The term ‘Fine Dining’ brings to mind all kinds of images, from crisp white tablecloths to waiters in tuxedos. Fine dining, just as the name suggests, is a sit down restaurant which offers patrons the finest in food and wine, service, and atmosphere. One could expect a more formal atmosphere here with much more attention to detail.
To take it to the ultimate, some typical services provided in a fine dining restaurant include escorting patrons to the table, holding the chair for women, escorting patrons to the restrooms if needed, crumbing the table between courses, and replacing linen napkins if a patron leaves the table. New wine is never poured in the same glass, and silverware is replaced entirely between courses. [acknowledgement – thebalancesmb.com, defining the concept best].
Fine dining was inspired by Haute-cuisine or ‘Grande’ cuisine which refers to the cuisine of ‘high-level’ establishments, gourmet restaurants and luxury hotels. It is characterized by meticulous preparation and careful presentation of food, at a high price level. It usually reflects cooking that is done in a very skillful and complicated way. Fine dining has retained elements of this. [Wikipedia]
In addition to who was eating Haute-cuisine and what exactly it consisted of, the term can also be defined by who was making it and how they were doing so, including serving dishes in small and numerous courses which represent ‘gourmet’ dishes today. Professionally trained chefs were quintessential to the birth of haute-cuisine in France with its extravagant presentations and complex techniques. Today this is what still distinguishes fine dining.
As for wine list offerings, especially at larger establishments, these lists are deep in vintage and price points, offering everything from a lower priced wine, with others in much higher-priced categories, with a few additional rare vintage choices too. Many restaurants at this level will have a Sommelier, offering diners information about the wines and how they pair with the food.
Nouvelle-cuisine was a movement towards conceptualism and minimalism and was a direct juxtaposition to earlier haute- cuisine styles of cooking, which were much more extravagant. While menus were increasingly short, dishes used more inventive pairings and relied on inspiration from regional dishes. These lighter dishes and more modest presentations are today also the order of the day in fine dining establishments. [Wikipedia]
The above is as opposed to casual eateries, cafes or family-style restaurants that serve moderately-priced food in a casual atmosphere. Casual dining comprises such places like a, coffee house, tearoom, luncheonette, hamburger stand, fast-food joint, fast-food place, (all French), creamery, dining car, dining coach, dining saloon, diner, lunch bar, snack bar, sushi bar, rotisserie, cafeteria, barbecue and spaghetti house.

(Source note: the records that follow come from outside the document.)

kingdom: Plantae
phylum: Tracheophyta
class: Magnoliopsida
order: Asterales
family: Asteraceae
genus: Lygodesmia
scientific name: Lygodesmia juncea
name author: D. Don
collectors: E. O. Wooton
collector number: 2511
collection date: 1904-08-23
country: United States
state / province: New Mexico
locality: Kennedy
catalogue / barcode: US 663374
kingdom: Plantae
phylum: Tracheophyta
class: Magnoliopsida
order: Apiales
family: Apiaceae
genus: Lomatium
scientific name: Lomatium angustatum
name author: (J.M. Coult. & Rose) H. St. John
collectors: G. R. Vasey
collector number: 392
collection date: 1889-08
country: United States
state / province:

Given the above, SAWi is particularly alert to fine dining as it has evolved today into an eclectic blend of cuisines and dining concepts. While that could potentially still represent a broad range of eateries, including a chophouse, bistro or, brassiere, diner and grill-room and the like, it should clearly show an element of smartness and elegance in the restaurant outlay and the style of food and wine offering, as backed up by stellar service (thus all found in the smaller details). This then forms the basis for SAWi in its decision for inviting entries for its fine wine list awards.
And as a last thought: What has happened to some typical services provided in a fine dining restaurant including escorting patrons to the table, holding the chair for women, escorting patrons to the restrooms if needed, crumbing the table between courses, and replacing linen napkins if a patron leaves the table? New wine is never poured in the same glass, and silverware is replaced entirely between courses. [thebalancesmb.com].